The fastest path to a custom-looking boat is to clone a shipped reference vessel and swap its mesh. This guide walks the process for a Runabout-style planing powerboat. Adjust the source vessel for displacement boats (BP_Dinghy) or sailboats (TallShip data assets).

  • Completed the First Vessel walkthrough.
  • A static mesh of your boat: clean, watertight, hull pointing up the +X axis.
  • Familiarity with hull approximation: you’ll re-tune shapes after the swap.
  1. Duplicate BP_Runabout. Browse to Plugins/DynamicRealWater/Content/Blueprints/Pawn/Vessels/Runabout/. Right-click → Asset Actions → Duplicate. Move the copy into your own project’s content folder. Rename to BP_MyBoat (or whatever).

  2. Open BP_MyBoat. In the Components panel, select HullMesh. In Details, replace the Static Mesh with your own mesh asset.

  3. Verify pivot and orientation. Your mesh’s local origin should sit roughly at the centre of buoyancy (mid-ship, at the waterline). +X should be forward. If not, fix the source mesh: DRW reads the hull’s local axes directly.

  4. Re-tune the buoyancy shapes. The Runabout’s PhysicsBodyComponent → Boxes are sized for its specific hull. Open the array, adjust each box’s Extents and Transform so they trace the new hull’s underwater volume. Read the Hull Approximation guide if you haven’t: this step is the single biggest determinant of how the boat will float and behave.

  5. Adjust the vessel data assets (optional but usually needed). Duplicate the Runabout’s data-asset stack into your own folder:

    • DA_Runabout_VesselDataDA_MyBoat_VesselData
    • DA_Runabout_HullDA_MyBoat_Hull
    • DA_Runabout_HydroDA_MyBoat_Hydro
    • DA_Runabout_StabilityDA_MyBoat_Stability
    • DA_Runabout_PropulsionDA_MyBoat_Propulsion

    In your DA_MyBoat_VesselData, swap the four sub-references to point at your duplicates. Then in BP_MyBoat, set VesselData = DA_MyBoat_VesselData.

  6. Update hull dimensions in DA_MyBoat_Hull. WaterlineLength, WaterlineBeam, Draft, and Freeboard should match your mesh’s actual dimensions in cm. Form coefficients can stay close to the Runabout’s defaults if your hull is similar in shape.

  7. Update propulsion in DA_MyBoat_Propulsion. LocalPosition should match where the engine / propeller actually lives on your mesh. MaxPowerKW controls top speed: start with the Runabout’s value and tune from there.

  8. Place and test. Drag BP_MyBoat into a level with BP_DynamicRealWater. Press Play. Possess via drone (F key) and drive. Iterate.

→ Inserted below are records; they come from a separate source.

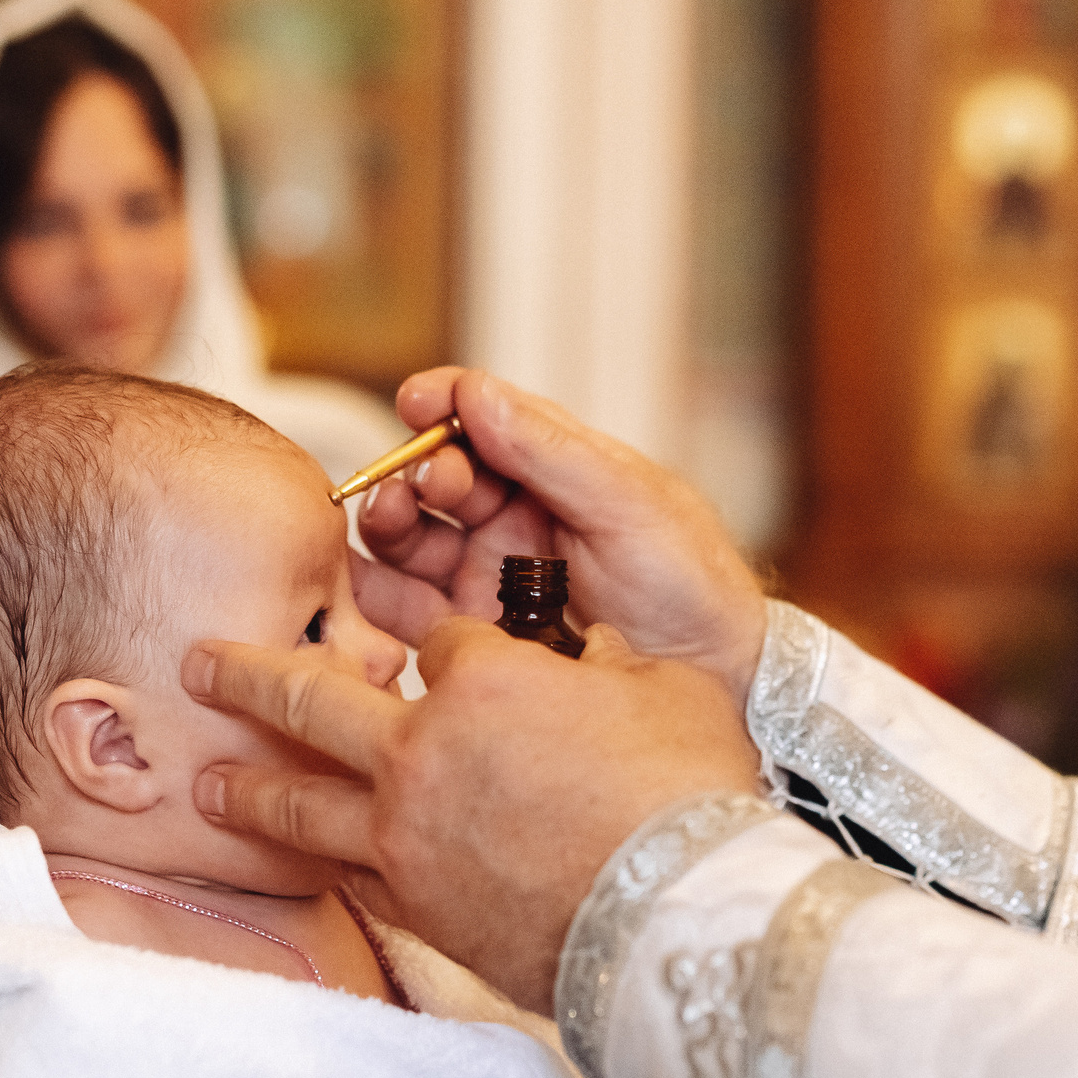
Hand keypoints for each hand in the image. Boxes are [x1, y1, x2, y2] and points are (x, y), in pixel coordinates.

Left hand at [184, 618, 762, 1008]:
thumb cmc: (687, 796)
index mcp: (483, 675)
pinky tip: (299, 867)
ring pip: (298, 804)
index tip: (458, 650)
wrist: (675, 921)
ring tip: (206, 784)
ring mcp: (404, 835)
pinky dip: (316, 868)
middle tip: (200, 662)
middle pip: (310, 700)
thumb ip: (609, 660)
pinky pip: (346, 880)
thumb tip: (594, 649)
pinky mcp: (414, 908)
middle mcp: (420, 749)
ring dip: (246, 787)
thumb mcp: (666, 689)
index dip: (453, 642)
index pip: (442, 639)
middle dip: (247, 675)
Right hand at [352, 367, 769, 699]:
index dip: (443, 405)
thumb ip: (552, 451)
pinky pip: (409, 610)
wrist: (717, 683)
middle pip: (436, 481)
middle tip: (425, 488)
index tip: (416, 402)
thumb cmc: (691, 586)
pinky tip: (361, 585)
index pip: (483, 422)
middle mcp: (516, 520)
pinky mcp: (475, 636)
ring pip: (414, 540)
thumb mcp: (632, 503)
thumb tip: (477, 394)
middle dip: (415, 473)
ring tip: (389, 524)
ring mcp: (490, 578)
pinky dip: (376, 594)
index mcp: (556, 472)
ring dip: (391, 526)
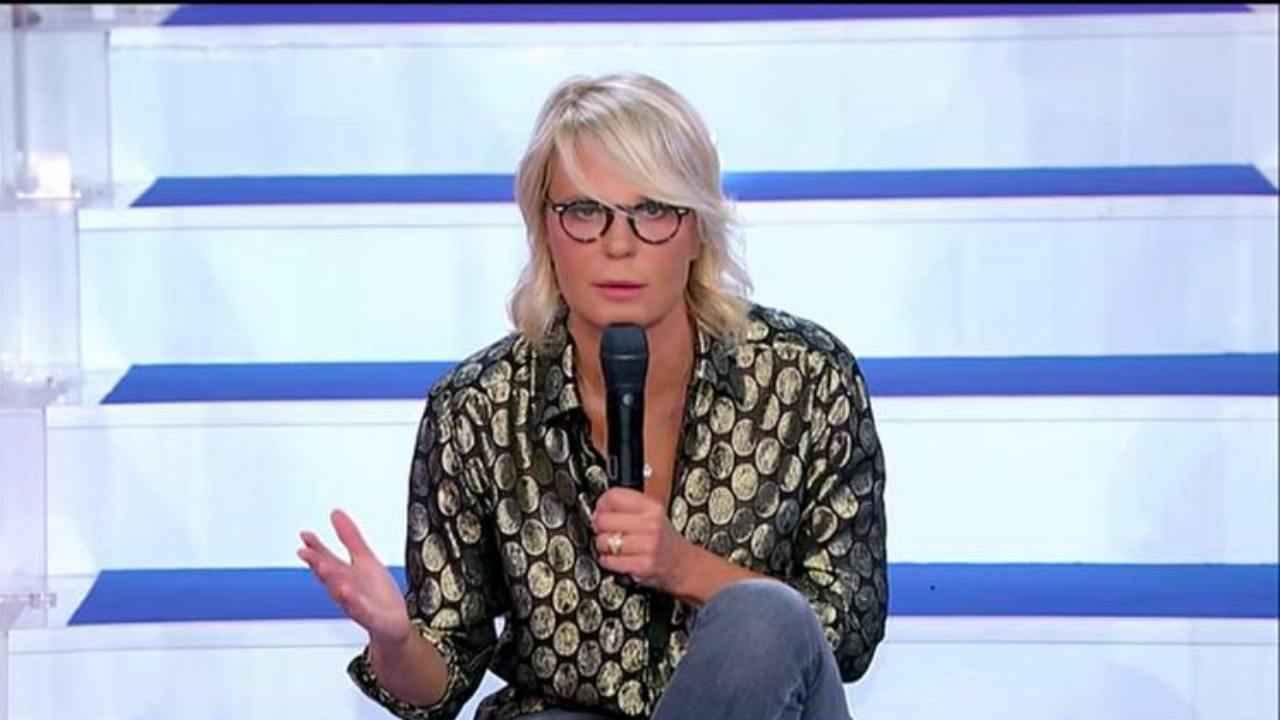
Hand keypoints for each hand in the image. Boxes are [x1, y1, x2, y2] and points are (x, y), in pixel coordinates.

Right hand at [298, 509, 409, 647]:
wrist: (391, 624)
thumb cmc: (376, 593)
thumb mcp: (365, 558)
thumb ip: (349, 537)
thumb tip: (335, 513)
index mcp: (344, 574)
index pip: (326, 559)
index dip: (316, 547)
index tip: (305, 535)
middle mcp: (346, 589)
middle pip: (330, 575)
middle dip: (318, 563)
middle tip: (306, 551)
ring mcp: (356, 604)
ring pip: (341, 593)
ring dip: (331, 581)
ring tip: (323, 568)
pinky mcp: (370, 617)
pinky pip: (360, 610)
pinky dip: (354, 602)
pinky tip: (348, 592)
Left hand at [592, 488, 690, 592]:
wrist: (682, 564)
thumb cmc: (663, 539)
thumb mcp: (652, 515)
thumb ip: (628, 507)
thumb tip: (599, 508)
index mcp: (652, 507)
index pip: (614, 496)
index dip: (601, 504)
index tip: (600, 510)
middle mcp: (651, 524)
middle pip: (604, 519)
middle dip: (598, 527)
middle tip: (604, 530)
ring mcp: (648, 545)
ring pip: (604, 541)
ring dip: (602, 546)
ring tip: (612, 546)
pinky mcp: (642, 565)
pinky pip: (609, 560)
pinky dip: (607, 561)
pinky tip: (616, 558)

What to check first if it doesn’t feel right

Section titled “What to check first if it doesn’t feel right”
  • Sinks at rest → buoyancy shapes are too small, or MaterialType density is too high. Visualise with DebugDrawShapes() in PIE.
  • Floats too high → buoyancy shapes are too large, or you don’t have enough Subtractive volume for cabin / hollow hull interiors.
  • Tippy / capsizes → centre of mass too high. Lower CenterOfMassOffset Z, or add a ballast shape with high density at the keel.
  • Won’t plane → check bEnablePlaning = true and that PlaningThresholdSpeed is reachable with your engine’s power. See Tuning a planing hull.
  • Won’t turn → increase TurnAssistMultiplier on VesselMovementComponent, and verify your ControlSurfaces array contains a Rudder.
  • Write any C++.
  • Touch any shaders or materials.
  • Build a full data-asset stack from scratch: the Runabout’s stack was the seed.
  • Configure input: the cloned BP_Runabout already has Enhanced Input wired.

That’s the value of the reference vessels: they’re not just demos, they’re starting points.